What is required
Only the lines from the one holding "Universität ihre Kinder" to the final line of the material below belong in the answer, transcribed exactly.

Task data
= Beginning of Section =

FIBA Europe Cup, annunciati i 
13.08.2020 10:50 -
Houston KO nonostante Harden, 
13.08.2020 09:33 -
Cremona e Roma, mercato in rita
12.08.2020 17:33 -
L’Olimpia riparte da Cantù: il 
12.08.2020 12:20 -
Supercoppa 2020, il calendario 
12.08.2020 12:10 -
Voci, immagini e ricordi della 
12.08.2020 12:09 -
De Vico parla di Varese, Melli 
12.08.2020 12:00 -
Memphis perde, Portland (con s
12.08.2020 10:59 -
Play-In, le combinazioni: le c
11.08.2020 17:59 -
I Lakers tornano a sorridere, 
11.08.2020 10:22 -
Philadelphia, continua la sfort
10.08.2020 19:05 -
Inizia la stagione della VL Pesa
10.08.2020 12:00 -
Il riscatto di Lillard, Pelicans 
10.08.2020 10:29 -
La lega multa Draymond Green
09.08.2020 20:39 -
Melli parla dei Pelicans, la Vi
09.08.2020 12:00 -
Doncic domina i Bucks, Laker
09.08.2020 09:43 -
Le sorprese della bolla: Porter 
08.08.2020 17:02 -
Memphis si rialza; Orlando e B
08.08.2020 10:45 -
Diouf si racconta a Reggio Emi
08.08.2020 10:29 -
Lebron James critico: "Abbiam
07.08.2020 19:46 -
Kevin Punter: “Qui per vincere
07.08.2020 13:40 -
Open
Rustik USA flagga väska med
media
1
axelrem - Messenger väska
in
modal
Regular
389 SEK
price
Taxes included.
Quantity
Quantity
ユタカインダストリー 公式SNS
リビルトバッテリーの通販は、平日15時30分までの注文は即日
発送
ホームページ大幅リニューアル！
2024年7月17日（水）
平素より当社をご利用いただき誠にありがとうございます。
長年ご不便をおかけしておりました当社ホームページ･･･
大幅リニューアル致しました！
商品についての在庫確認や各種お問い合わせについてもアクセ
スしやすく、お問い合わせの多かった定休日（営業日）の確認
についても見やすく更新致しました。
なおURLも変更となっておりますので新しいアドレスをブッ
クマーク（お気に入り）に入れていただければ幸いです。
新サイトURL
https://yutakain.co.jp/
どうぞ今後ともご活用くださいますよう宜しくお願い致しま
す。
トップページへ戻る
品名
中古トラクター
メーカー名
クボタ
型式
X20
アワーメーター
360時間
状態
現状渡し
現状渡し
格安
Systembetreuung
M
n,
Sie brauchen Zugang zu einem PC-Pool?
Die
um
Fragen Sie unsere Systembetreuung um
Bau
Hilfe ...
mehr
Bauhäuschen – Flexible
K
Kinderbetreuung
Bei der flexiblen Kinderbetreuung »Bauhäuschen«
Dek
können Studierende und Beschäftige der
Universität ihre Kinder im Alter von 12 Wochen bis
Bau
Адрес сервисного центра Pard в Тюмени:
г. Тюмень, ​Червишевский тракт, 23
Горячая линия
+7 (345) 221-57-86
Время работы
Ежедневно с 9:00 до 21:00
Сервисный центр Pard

= End of Section =

Written answer
Universität ihre Kinder im Alter von 12 Wochen bis
Bau
Адрес сервисного центра Pard в Тюмени:
г. Тюмень, ​Червишевский тракт, 23
Горячая линия
+7 (345) 221-57-86
Время работы
Ежедневно с 9:00 до 21:00
Сервисный центр Pard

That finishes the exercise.